→ **EXERCISE DATA**
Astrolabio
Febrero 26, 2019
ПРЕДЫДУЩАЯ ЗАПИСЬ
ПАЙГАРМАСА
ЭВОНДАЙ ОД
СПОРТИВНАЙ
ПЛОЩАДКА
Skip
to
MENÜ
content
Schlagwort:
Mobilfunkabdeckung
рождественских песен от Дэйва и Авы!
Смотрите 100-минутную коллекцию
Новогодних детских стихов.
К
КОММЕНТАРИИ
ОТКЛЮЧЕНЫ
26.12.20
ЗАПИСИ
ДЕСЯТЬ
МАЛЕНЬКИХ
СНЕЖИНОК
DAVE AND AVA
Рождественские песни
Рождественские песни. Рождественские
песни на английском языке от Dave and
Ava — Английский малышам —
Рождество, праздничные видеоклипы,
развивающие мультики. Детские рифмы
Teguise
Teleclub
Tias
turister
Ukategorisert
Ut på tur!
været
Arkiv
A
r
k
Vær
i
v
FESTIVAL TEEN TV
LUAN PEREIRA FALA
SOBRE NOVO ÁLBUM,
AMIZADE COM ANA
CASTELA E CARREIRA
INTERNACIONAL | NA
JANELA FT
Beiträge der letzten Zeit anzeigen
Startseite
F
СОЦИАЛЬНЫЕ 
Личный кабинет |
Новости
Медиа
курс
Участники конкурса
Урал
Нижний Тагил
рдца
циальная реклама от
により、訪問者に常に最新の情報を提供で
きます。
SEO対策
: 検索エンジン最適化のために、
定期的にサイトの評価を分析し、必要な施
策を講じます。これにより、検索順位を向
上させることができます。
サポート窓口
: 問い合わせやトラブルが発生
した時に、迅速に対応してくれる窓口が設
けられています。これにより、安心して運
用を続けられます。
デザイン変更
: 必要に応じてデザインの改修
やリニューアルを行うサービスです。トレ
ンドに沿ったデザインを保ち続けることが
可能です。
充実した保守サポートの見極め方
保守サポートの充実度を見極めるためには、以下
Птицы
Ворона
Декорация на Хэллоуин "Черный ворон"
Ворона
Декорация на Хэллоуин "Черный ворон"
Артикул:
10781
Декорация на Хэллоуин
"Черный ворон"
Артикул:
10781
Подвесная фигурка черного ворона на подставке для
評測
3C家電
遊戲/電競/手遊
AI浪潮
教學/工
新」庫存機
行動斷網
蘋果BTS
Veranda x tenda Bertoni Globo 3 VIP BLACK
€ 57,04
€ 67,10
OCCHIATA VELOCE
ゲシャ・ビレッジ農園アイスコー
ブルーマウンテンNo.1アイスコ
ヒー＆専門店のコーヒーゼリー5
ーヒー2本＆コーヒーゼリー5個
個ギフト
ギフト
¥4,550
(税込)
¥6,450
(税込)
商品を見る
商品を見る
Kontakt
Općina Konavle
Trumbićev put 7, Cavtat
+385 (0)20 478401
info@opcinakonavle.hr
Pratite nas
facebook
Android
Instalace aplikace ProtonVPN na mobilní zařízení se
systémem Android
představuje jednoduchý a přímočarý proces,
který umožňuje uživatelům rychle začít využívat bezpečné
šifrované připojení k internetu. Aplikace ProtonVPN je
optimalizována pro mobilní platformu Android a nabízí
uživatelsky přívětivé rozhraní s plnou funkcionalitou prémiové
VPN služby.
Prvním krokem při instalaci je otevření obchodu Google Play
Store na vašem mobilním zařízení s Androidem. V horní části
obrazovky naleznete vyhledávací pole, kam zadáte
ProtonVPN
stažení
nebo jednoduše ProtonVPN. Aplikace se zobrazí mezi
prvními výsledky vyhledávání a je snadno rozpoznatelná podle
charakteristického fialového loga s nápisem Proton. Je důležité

→ **DIRECTIONS FOR THIS TASK**
Return the text of every entry above verbatim, line for line and in the original order.

→ **RESULT BELOW**
Astrolabio
Febrero 26, 2019
ПРЕДЫДУЩАЯ ЗАПИСЬ
ПАЙГАРМАСА
ЭВОНДАЙ ОД
СПОРТИВНАЙ
ПЛОЩАДКА
Skip
to
MENÜ
content
Schlagwort:
Mobilfunkabdeckung
рождественских песен от Дэйва и Авы!
Смотрите 100-минутную коллекцию
Новогодних детских стихов.
К
КОММЕНТАРИИ
ОТКЛЮЧЕНЫ
26.12.20
ЗАПИСИ
ДЕСЯТЬ
МАЛЕНЬКИХ
СНЕЖИНОК
DAVE AND AVA
Рождественские песни
Рождественские песни. Рождественские
песни на английском языке от Dave and
Ava — Английский малышам —
Рождество, праздничные видеоклипы,
развивающие мультики. Детские рифмы
Teguise
Teleclub
Tias
turister
Ukategorisert
Ut på tur!
været
Arkiv
A
r
k
Vær
i
v
FESTIVAL TEEN TV
LUAN PEREIRA FALA
SOBRE NOVO ÁLBUM,
AMIZADE COM ANA
CASTELA E CARREIRA
INTERNACIONAL | NA
JANELA FT
Beiträge der letzten Zeit anzeigen
Startseite
F
СОЦИАЛЬНЫЕ 
Личный кабинет |
Новости
Медиа
курс
Участники конкурса
Урал
Нижний Тагил
рдца
циальная реклама от
により、訪問者に常に最新の情報を提供で
きます。
SEO対策
: 検索エンジン最適化のために、
定期的にサイトの評価を分析し、必要な施
策を講じます。これにより、検索順位を向
上させることができます。
サポート窓口
: 問い合わせやトラブルが発生
した時に、迅速に対応してくれる窓口が設
けられています。これにより、安心して運
用を続けられます。
デザイン変更
: 必要に応じてデザインの改修
やリニューアルを行うサービスです。トレ
ンドに沿ったデザインを保ち続けることが
可能です。
充実した保守サポートの見極め方
保守サポートの充実度を見極めるためには、以下
Птицы
Ворона
Декорация на Хэллоуин "Черный ворон"
Ворона
Декорация на Хэллоуин "Черный ворон"
Артикул:
10781
Декорация на Хэллоуин
"Черный ворон"
Артикул:
10781
Подвесная фигурка черного ворона на подставке для
評測
3C家電
遊戲/電競/手遊
AI浪潮
教學/工
新」庫存機
行動斷網
蘋果BTS
Veranda x tenda Bertoni Globo 3 VIP BLACK
€ 57,04
€ 67,10
OCCHIATA VELOCE
ゲシャ・ビレッジ農園アイスコー
ブルーマウンテンNo.1アイスコ
ヒー＆専門店のコーヒーゼリー5
ーヒー2本＆コーヒーゼリー5個
個ギフト
ギフト
¥4,550
(税込)
¥6,450
(税込)
商品を見る
商品を見る
Kontakt
Općina Konavle
Trumbićev put 7, Cavtat
+385 (0)20 478401
info@opcinakonavle.hr
Pratite nas
facebook
Android
Instalace aplikace ProtonVPN na mobilní zařízení se
systémem Android
představuje jednoduchý a přímočarý proces,
který umožňuje uživatelům rychle začít využívat bezpečné
šifrované připojení k internetu. Aplikace ProtonVPN je
optimalizována pro mobilní platformu Android a nabízí
uživatelsky přívětivé rozhraní s plnou funkcionalitou prémiové
VPN služby.
Prvním krokem při instalaci je otevření obchodu Google Play
Store na vašem mobilním zařízení s Androidem. V horní části
obrazovky naleznete vyhledávací pole, kam zadáte
ProtonVPN
stažení
nebo jednoduše ProtonVPN. Aplikace se zobrazí mezi
prvními výsledky vyhledávání a je snadno rozpoznatelná podle
charakteristického fialového loga s nápisem Proton. Je důležité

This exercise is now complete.